Work order: Every line of the entries below that carries the string "pinky" should be copied.

++++++++

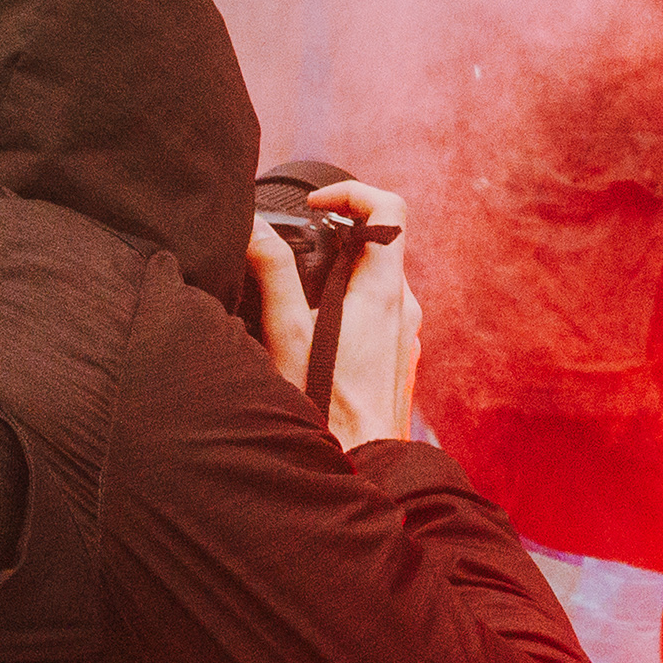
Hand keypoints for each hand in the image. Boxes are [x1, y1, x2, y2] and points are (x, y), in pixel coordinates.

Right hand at [246, 179, 422, 452]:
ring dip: (343, 276)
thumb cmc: (326, 409)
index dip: (353, 193)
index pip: (390, 208)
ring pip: (380, 281)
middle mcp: (404, 309)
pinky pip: (382, 314)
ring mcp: (407, 335)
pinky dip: (353, 306)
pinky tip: (320, 338)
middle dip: (337, 237)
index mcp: (383, 292)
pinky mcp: (401, 359)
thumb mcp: (287, 335)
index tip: (316, 205)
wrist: (366, 469)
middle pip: (381, 244)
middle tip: (297, 252)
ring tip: (302, 300)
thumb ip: (272, 274)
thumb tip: (256, 228)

++++++++

Exercise result:
pinky pip: (382, 314)
pinky dip: (353, 306)
pinky tip: (320, 338)
pinky mcp: (401, 359)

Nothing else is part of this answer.